SAIA DO SOL E DA CHUVA, ENTRE...

A morada é simples, é sertaneja, mas tem alimento para o espírito, amizade e afeto.



segunda-feira, 23 de junho de 2014

O PREÇO DA TRADIÇÃO JUNINA


Rangel Alves da Costa*


Tudo que se transforma, traz consigo o preço da modernidade, eis uma verdade. E assim em tudo na vida. Nas comemorações juninas não poderia ser diferente, pois a simples manutenção da tradição da fogueira com amigos ao redor exige um custo considerável. Apenas um tiquinho disso e outro tantinho daquilo, mas na ponta do lápis acaba sempre num valor inesperado.
Hoje se paga o preço gratuito de outros tempos atrás. Antigamente, juntar os amigos ao lado de uma fogueira, colocar a sanfona pra gemer, experimentar os pratos com as delícias da época e bebericar o licor e o quentão, praticamente não exigia custo algum, eis que tudo da terra, colhido e preparado ali mesmo.
Ora, o sertanejo, muito ou pouco, sempre dispunha de milho verde para as noitadas juninas. Juntando o milho ao leite da vaquinha e outros ingredientes, como o coco de quintal, surgiam a canjica, o bolo de milho, o mungunzá com as espigas da safra passada, além de outras variedades de pratos amarelados, perfumados e apetitosos.
Juntando garrancho, graveto ou pedaços de pau, tudo encontrado ali mesmo pelos arredores da malhada, a fogueira já estava garantida.
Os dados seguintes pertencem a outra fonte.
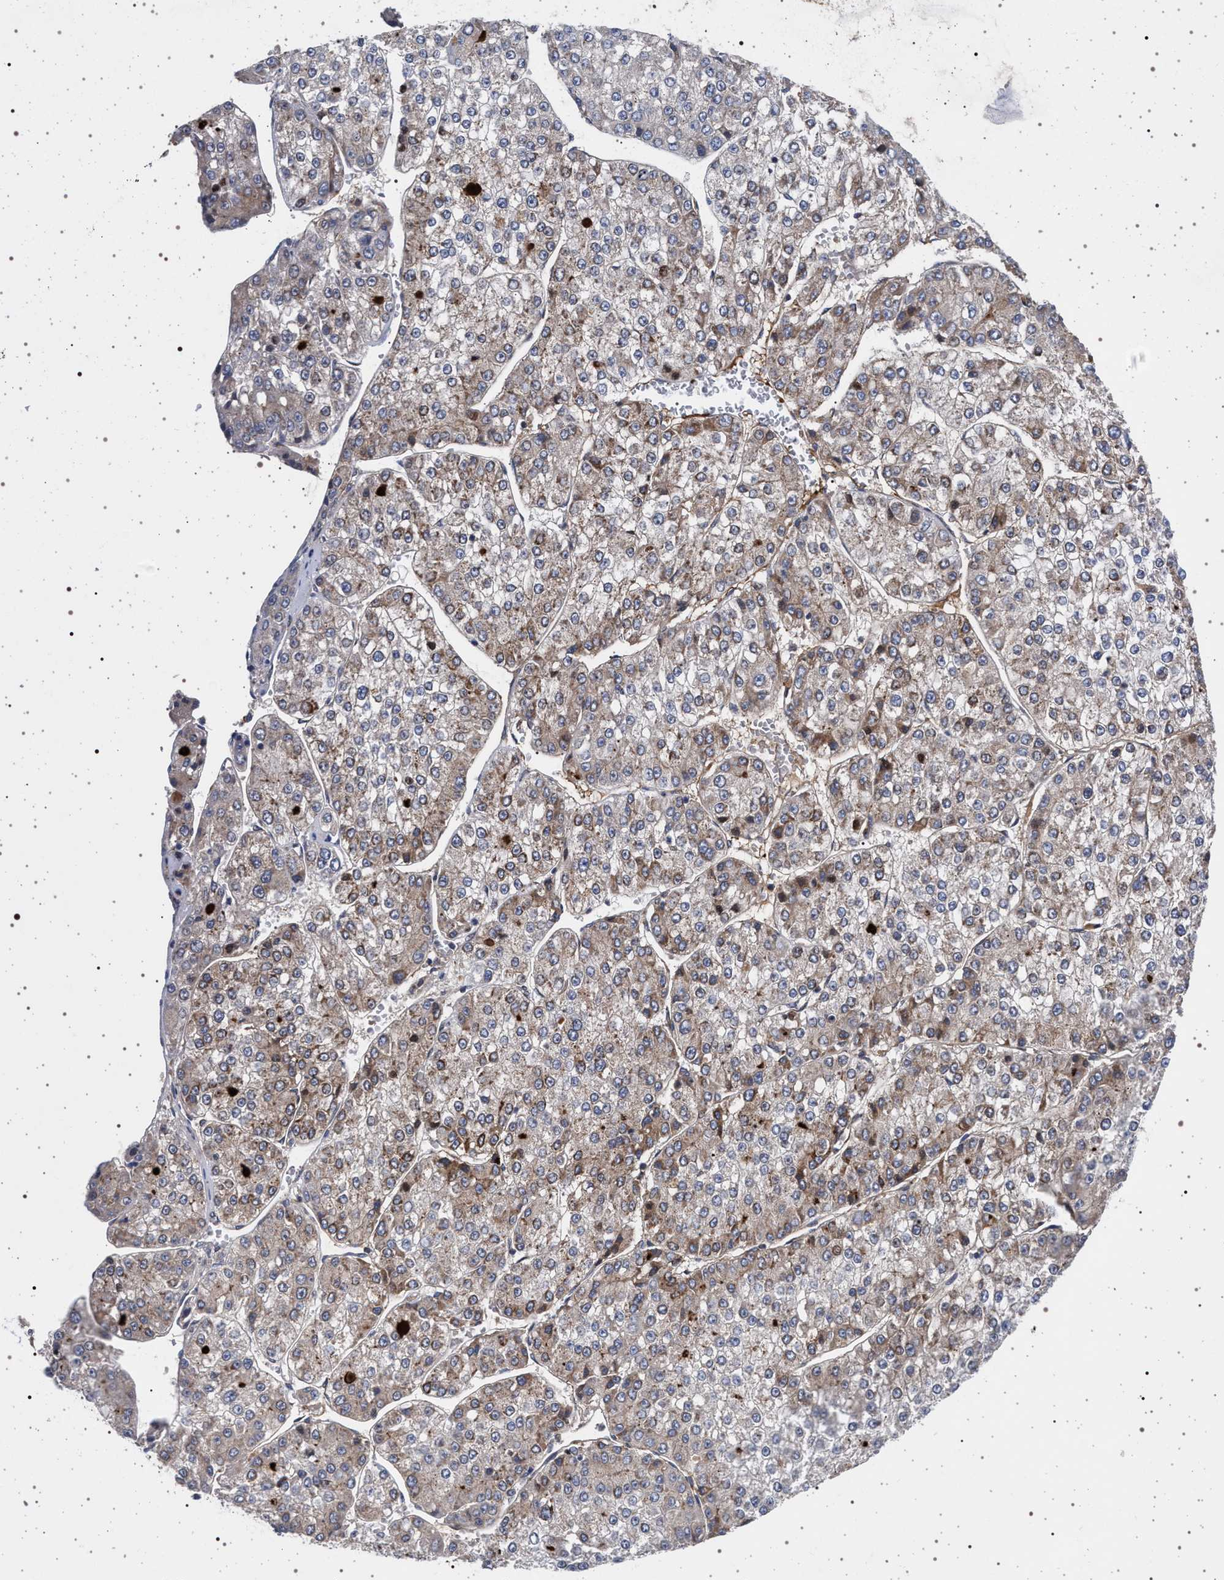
{"staining": {"intensity": "weak", "quantity": ">75%", "location": "cytoplasmic/membranous"}, "tissue": "liver cancer", "cell_type": "Tumor cells", "image_type": "cancer", "snomed": [{"axis": "morphology", "description": "Carcinoma, Hepatocellular, NOS"}, {"axis": "topography", "description": "Liver"}], "caption": "DAB immunohistochemical staining of liver cancer (hepatocellular carcinoma) shows weak cytoplasmic/membranous protein positivity in approximately >75% of tumor cells.", "gene": "RBM48", "patient": {"sex": "female", "age": 73}}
Cachaça, quentão, licor, vinhos de botequim e outras bebidas próprias da região, sempre estavam na medida do bolso magro. Quer dizer, a festança estava garantida sem que o dono da casa tivesse de vender garrote ou porco gordo para receber a vizinhança.
Tudo feito ali mesmo, ralado, remexido, cozido em fogão de lenha, assado em forno de pedra, coado em arupemba, separado em panela de barro, espalhado na madeira, servido sem frescura ou etiqueta, sempre uma festa singela e com fartura. Ademais, depois de duas talagadas, o velho tocador chamava o do zabumba e do pandeiro e o forró começava a comer no centro. E assim ia até o dia amanhecer.
Hoje é muito difícil que aconteça assim, até mesmo nas distâncias mais matutas dos sertões de meu Deus. Em primeiro lugar, a tradicionalidade junina, enquanto singelo encontro de amigos ao redor de fogueira, quase não existe mais. Não há palha de milho espalhada ao redor, canjica cheirosa nem viola caipira nem sanfona cabocla. Em segundo lugar, o próprio interior foi dando às festas juninas uma feição totalmente diferente daquilo que se tinha noutros tempos. Para se ter uma ideia, dificilmente se encontra um autêntico forró pé-de-serra, eis que a música eletrônica invadiu até mesmo as beiradas das fogueiras crepitantes.
Ademais, o São João em si se transformou apenas numa festa comum. As quadrilhas transformadas em verdadeiras escolas de samba, com seus trajes luxuosos, fantasias e adereços, nem de longe lembra aquelas festanças de amigos vestidos com roupa remendada, chapéu de palha, vestido florido e o prazer maior de dar as mãos em meio ao salão. Do mesmo modo, nos centros urbanos a sanfona tem de dar seu lugar ao artista famoso, ao teclado, à parafernália tecnológica. E tudo isso é tudo, menos forró, menos autenticidade junina.
Mas também, pelo custo elevado de uma simples comemoração, quase ninguém pode mais manter a tradição. Uma latinha de amendoim por dois contos, três espigas de milho também por dois contos, uma fogueira pequena e de madeira ruim não sai por menos de quinze contos, uma garrafa de licor por dez contos ou mais, sem falar no preço absurdo de outros produtos próprios para o consumo junino.
Para se ter uma ideia, um caldeirão de arroz doce ou de canjica não sai por menos de trinta contos, eis que requer o caríssimo leite de coco em grande quantidade, sem falar no leite de gado, no arroz, no milho ralado, no cravo, na canela, no açúcar e uma porção de outros ingredientes. E sem falar no gás, no tempo demorado de preparo, no cuidado para tudo ficar absolutamente no ponto. E acaso a pessoa deseje assar uma carne, linguiça, queijo ou mesmo o milho na brasa, certamente vai ter de botar a mão no bolso sem medo. E a bebida?
E ainda tem a filharada que quer fogos, chuvinhas e tudo o mais que enfeita a noite num segundo e no outro já é só fumaça. Mas é assim mesmo. Em tempos modernos pouco se há a fazer. Só resta mesmo acender a fogueira, fechar os olhos e recordar de um São João que não existe mais.